Material for the task: Begin

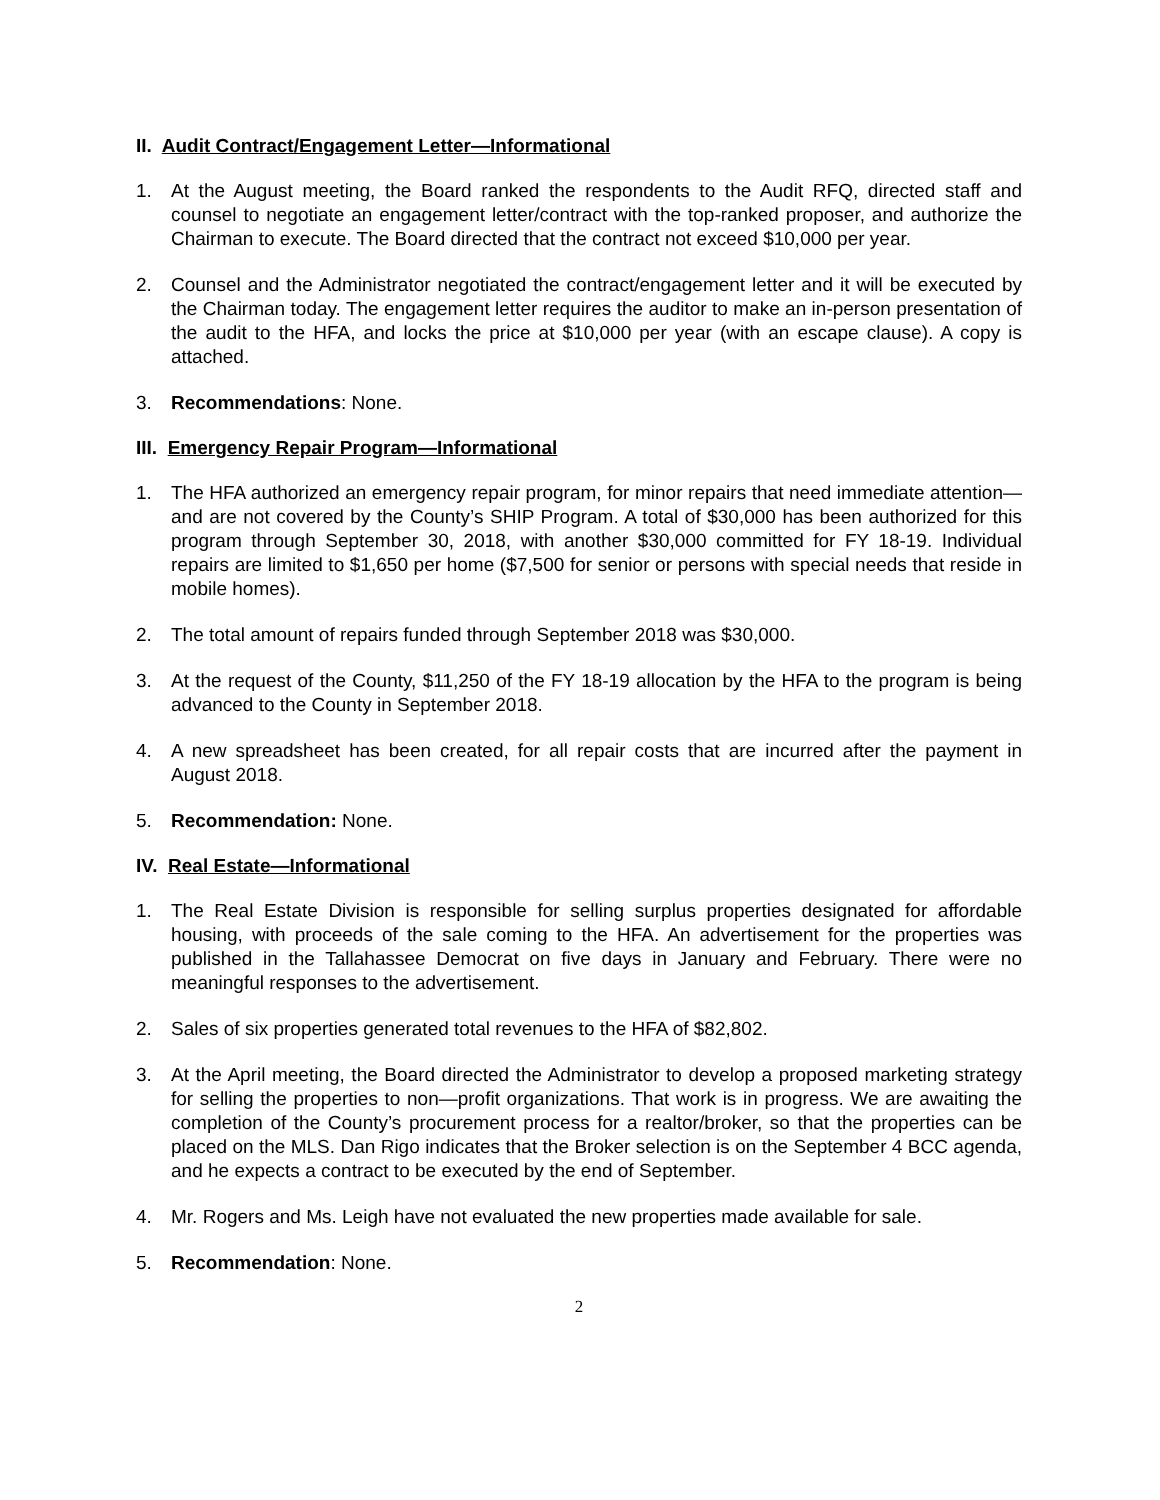II. Audit Contract/Engagement Letter—Informational
1. At the August meeting, the Board ranked the respondents to the Audit RFQ, directed staff and counsel to negotiate an engagement letter/contract with the top-ranked proposer, and authorize the Chairman to execute. The Board directed that the contract not exceed $10,000 per year.
2. Counsel and the Administrator negotiated the contract/engagement letter and it will be executed by the Chairman today. The engagement letter requires the auditor to make an in-person presentation of the audit to the HFA, and locks the price at $10,000 per year (with an escape clause). A copy is attached.
3. Recommendations: None.
III. Emergency Repair Program—Informational
1. The HFA authorized an emergency repair program, for minor repairs that need immediate attention—and are not covered by the County’s SHIP Program. A total of $30,000 has been authorized for this program through September 30, 2018, with another $30,000 committed for FY 18-19. Individual repairs are limited to $1,650 per home ($7,500 for senior or persons with special needs that reside in mobile homes).
2. The total amount of repairs funded through September 2018 was $30,000.
3. At the request of the County, $11,250 of the FY 18-19 allocation by the HFA to the program is being advanced to the County in September 2018.
4. A new spreadsheet has been created, for all repair costs that are incurred after the payment in August 2018.
5. Recommendation: None.
IV. Real Estate—Informational
1. The Real Estate Division is responsible for selling surplus properties designated for affordable housing, with proceeds of the sale coming to the HFA. An advertisement for the properties was published in the Tallahassee Democrat on five days in January and February. There were no meaningful responses to the advertisement.
2. Sales of six properties generated total revenues to the HFA of $82,802.
3. At the April meeting, the Board directed the Administrator to develop a proposed marketing strategy for selling the properties to non—profit organizations. That work is in progress. We are awaiting the completion of the County’s procurement process for a realtor/broker, so that the properties can be placed on the MLS. Dan Rigo indicates that the Broker selection is on the September 4 BCC agenda, and he expects a contract to be executed by the end of September.
4. Mr. Rogers and Ms. Leigh have not evaluated the new properties made available for sale.
5. Recommendation: None.
2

Material for the task: End

Could you return all lines from the data above that contain the string "selling"?

■ Answer section ■
1. The Real Estate Division is responsible for selling surplus properties designated for affordable housing, with proceeds of the sale coming to the HFA. An advertisement for the properties was published in the Tallahassee Democrat on five days in January and February. There were no meaningful responses to the advertisement.
3. At the April meeting, the Board directed the Administrator to develop a proposed marketing strategy for selling the properties to non—profit organizations. That work is in progress. We are awaiting the completion of the County’s procurement process for a realtor/broker, so that the properties can be placed on the MLS. Dan Rigo indicates that the Broker selection is on the September 4 BCC agenda, and he expects a contract to be executed by the end of September.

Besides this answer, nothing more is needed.